## Page
Security¶
This page is PUMA's comprehensive security posture reference: the threat model, the determinism and integrity guarantees, the no-outbound defaults, the CI security tooling, the GitHub Actions permissions baseline, and the known security debt that is queued for follow-up work.
For the GitHub-canonical security policy (private disclosure path,
supported versions, disclosure timeline) see
SECURITY.md
at the repository root.
1. Overview¶
PUMA is a local-first benchmarking framework. Its security posture follows from three structural choices:
- Inference is local. Every model call goes through a local Ollama daemon on the same host. There is no SaaS inference path and no API token to leak.
- Predictions are reproducible. Fixed
seed=42,temperature=0.0, and a pinned model digest produce byte-identical predictions across runs — thepredictions_summary_hashis the audit signature. - Submissions are integrity-checked. Every PUMA Community
submission carries a
SHA-256over a canonical predictions tuple, the schema is immutable, and verification is available client-side and server-side.
The attack surface that remains — dependency vulnerabilities, leaked secrets, container image CVEs, GitHub Actions misconfiguration — is addressed by the CI security tooling and the audit cadence described below.

## Dataset rows
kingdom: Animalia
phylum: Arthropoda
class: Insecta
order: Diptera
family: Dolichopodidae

* * *

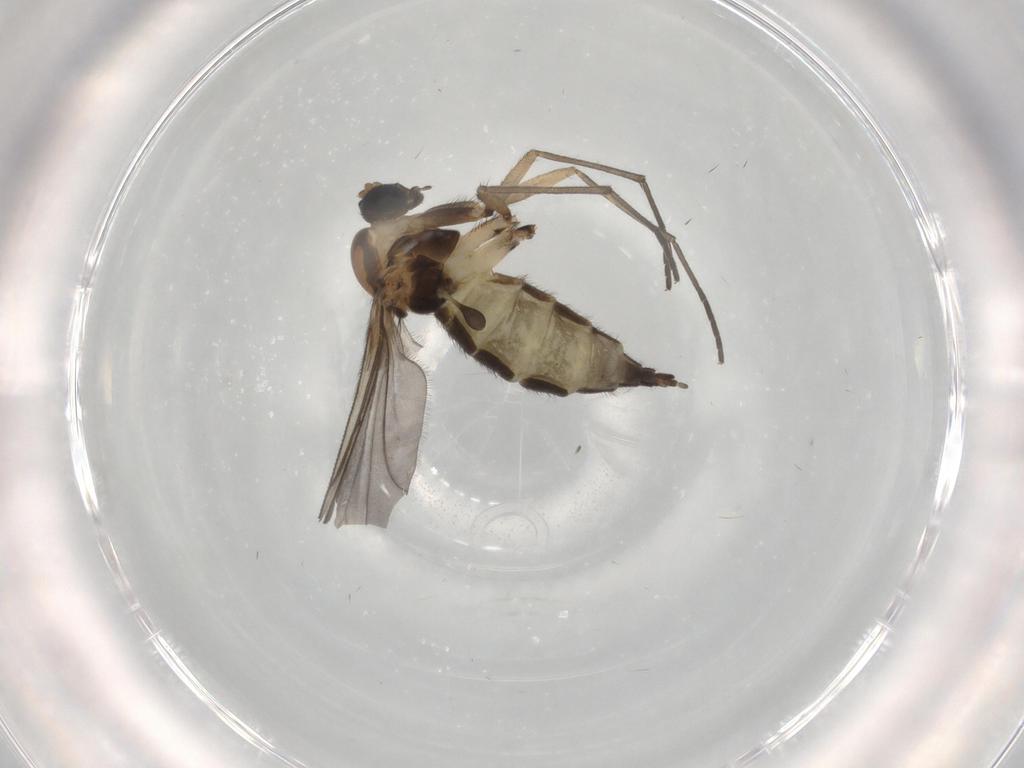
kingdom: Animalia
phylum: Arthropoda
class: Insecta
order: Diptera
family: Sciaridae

## Aim of the exercise
Rewrite the paragraph of the security page that begins "This page is PUMA's comprehensive security posture reference" as a short list of the topics that paragraph says the page covers. The entries that come after the security page are not used in any task.

## Written solution
PUMA's security posture reference covers:
- the threat model
- the determinism and integrity guarantees
- the no-outbound defaults
- the CI security tooling
- the GitHub Actions permissions baseline
- the known security debt queued for follow-up work